___ DATA FOR PROCESSING ___

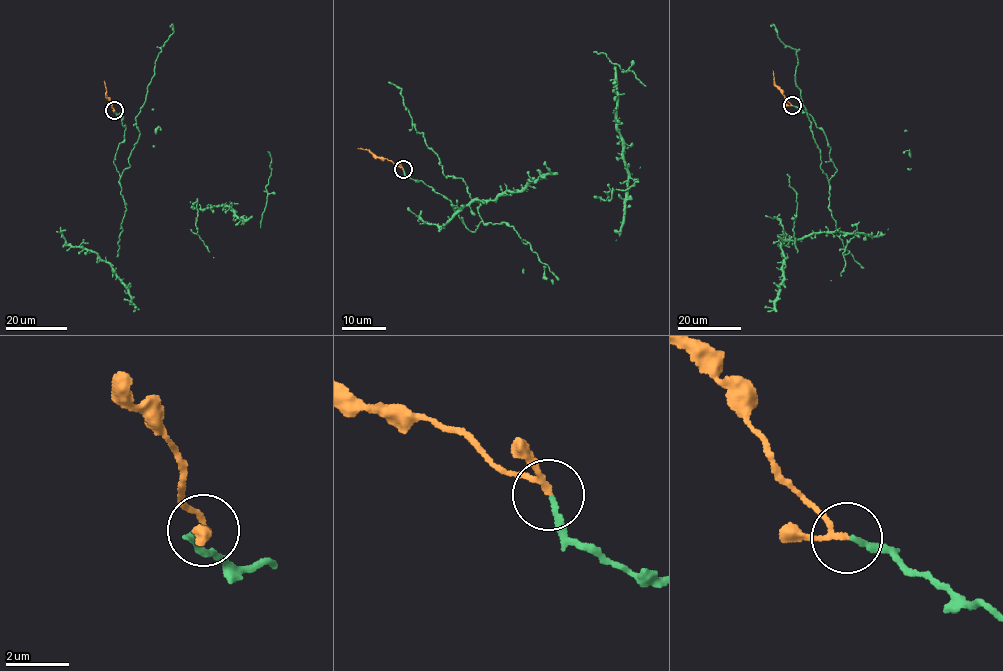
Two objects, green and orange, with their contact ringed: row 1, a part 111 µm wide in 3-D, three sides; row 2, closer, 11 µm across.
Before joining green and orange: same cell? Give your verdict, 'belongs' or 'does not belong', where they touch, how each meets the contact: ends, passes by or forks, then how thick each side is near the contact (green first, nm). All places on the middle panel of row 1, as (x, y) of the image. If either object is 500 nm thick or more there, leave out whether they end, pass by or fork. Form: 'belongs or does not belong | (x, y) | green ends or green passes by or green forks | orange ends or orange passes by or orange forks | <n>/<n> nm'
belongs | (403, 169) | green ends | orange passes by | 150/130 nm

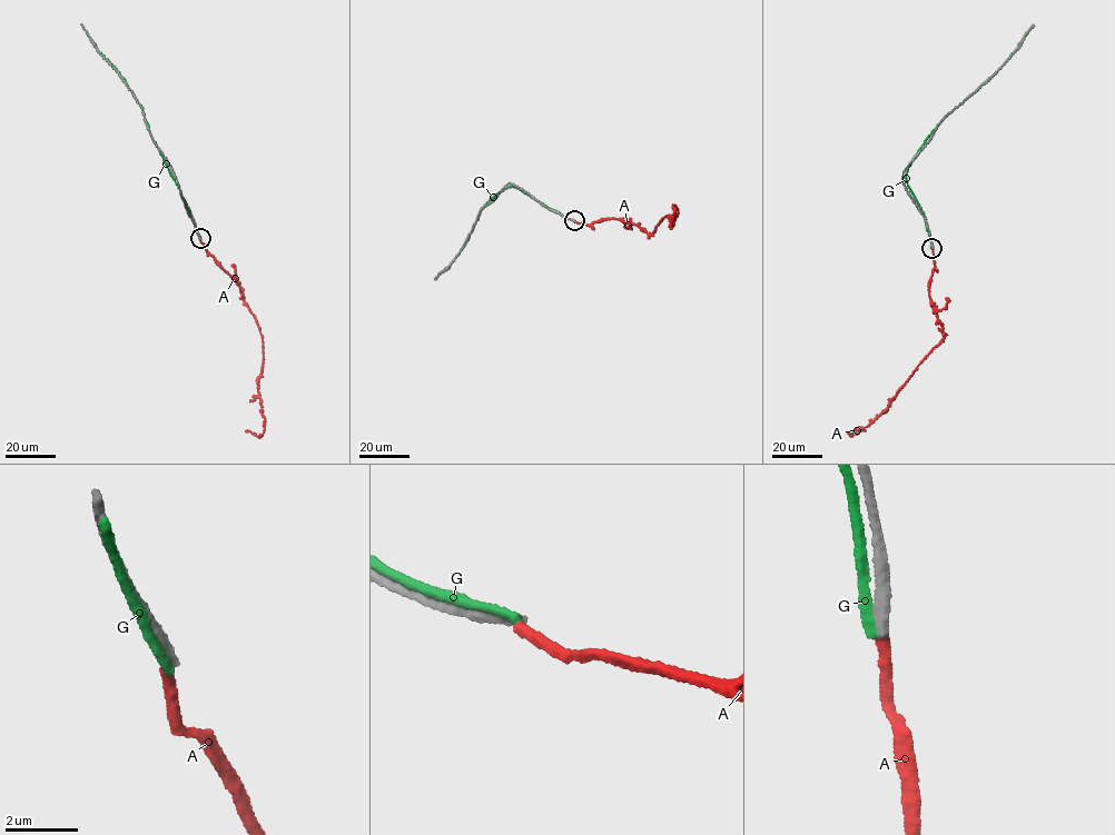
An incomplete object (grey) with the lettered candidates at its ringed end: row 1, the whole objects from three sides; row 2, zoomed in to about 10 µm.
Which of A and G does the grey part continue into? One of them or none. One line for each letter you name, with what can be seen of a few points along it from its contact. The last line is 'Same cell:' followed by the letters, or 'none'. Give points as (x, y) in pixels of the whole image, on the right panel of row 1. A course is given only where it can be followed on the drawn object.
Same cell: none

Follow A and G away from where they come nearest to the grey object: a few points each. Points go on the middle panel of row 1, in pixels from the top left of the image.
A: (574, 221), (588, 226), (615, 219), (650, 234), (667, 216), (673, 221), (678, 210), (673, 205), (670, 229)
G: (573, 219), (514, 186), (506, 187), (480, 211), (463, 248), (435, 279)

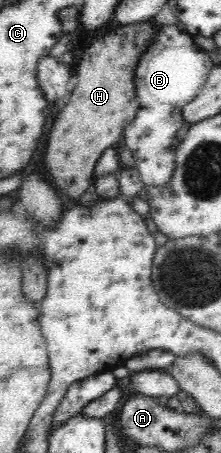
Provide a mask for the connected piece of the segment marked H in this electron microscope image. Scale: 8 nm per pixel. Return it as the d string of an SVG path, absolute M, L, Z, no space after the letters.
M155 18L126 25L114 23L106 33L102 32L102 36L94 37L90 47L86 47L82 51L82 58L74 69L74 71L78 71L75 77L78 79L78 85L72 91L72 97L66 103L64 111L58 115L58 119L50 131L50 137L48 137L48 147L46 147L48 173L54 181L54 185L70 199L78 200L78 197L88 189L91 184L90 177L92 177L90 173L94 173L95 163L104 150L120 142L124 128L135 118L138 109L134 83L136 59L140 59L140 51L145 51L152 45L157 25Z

___

> YOUR OBJECTIVE
Retype the records in full. Do not carry over the images.

> YOUR SOLUTION
Two objects, green and orange, with their contact ringed: row 1, a part 111 µm wide in 3-D, three sides; row 2, closer, 11 µm across.
Before joining green and orange: same cell? Give your verdict, 'belongs' or 'does not belong', where they touch, how each meets the contact: ends, passes by or forks, then how thick each side is near the contact (green first, nm). All places on the middle panel of row 1, as (x, y) of the image. If either object is 500 nm thick or more there, leave out whether they end, pass by or fork. Form: 'belongs or does not belong | (x, y) | green ends or green passes by or green forks | orange ends or orange passes by or orange forks | <n>/<n> nm'
belongs | (403, 169) | green ends | orange passes by | 150/130 nm

An incomplete object (grey) with the lettered candidates at its ringed end: row 1, the whole objects from three sides; row 2, zoomed in to about 10 µm.
Which of A and G does the grey part continue into? One of them or none. One line for each letter you name, with what can be seen of a few points along it from its contact. The last line is 'Same cell:' followed by the letters, or 'none'. Give points as (x, y) in pixels of the whole image, on the right panel of row 1. A course is given only where it can be followed on the drawn object.
Same cell: none

Follow A and G away from where they come nearest to the grey object: a few points each. Points go on the middle panel of row 1, in pixels from the top left of the image.
A: (574, 221), (588, 226), (615, 219), (650, 234), (667, 216), (673, 221), (678, 210), (673, 205), (670, 229)
G: (573, 219), (514, 186), (506, 187), (480, 211), (463, 248), (435, 279)

Provide a mask for the connected piece of the segment marked H in this electron microscope image. Scale: 8 nm per pixel. Return it as the d string of an SVG path, absolute M, L, Z, no space after the letters.
M155 18L126 25L114 23L106 33L102 32L102 36L94 37L90 47L86 47L82 51L82 58L74 69L74 71L78 71L75 77L78 79L78 85L72 91L72 97L66 103L64 111L58 115L58 119L50 131L50 137L48 137L48 147L46 147L48 173L54 181L54 185L70 199L78 200L78 197L88 189L91 184L90 177L92 177L90 173L94 173L95 163L104 150L120 142L124 128L135 118L138 109L134 83L136 59L140 59L140 51L145 51L152 45L157 25Z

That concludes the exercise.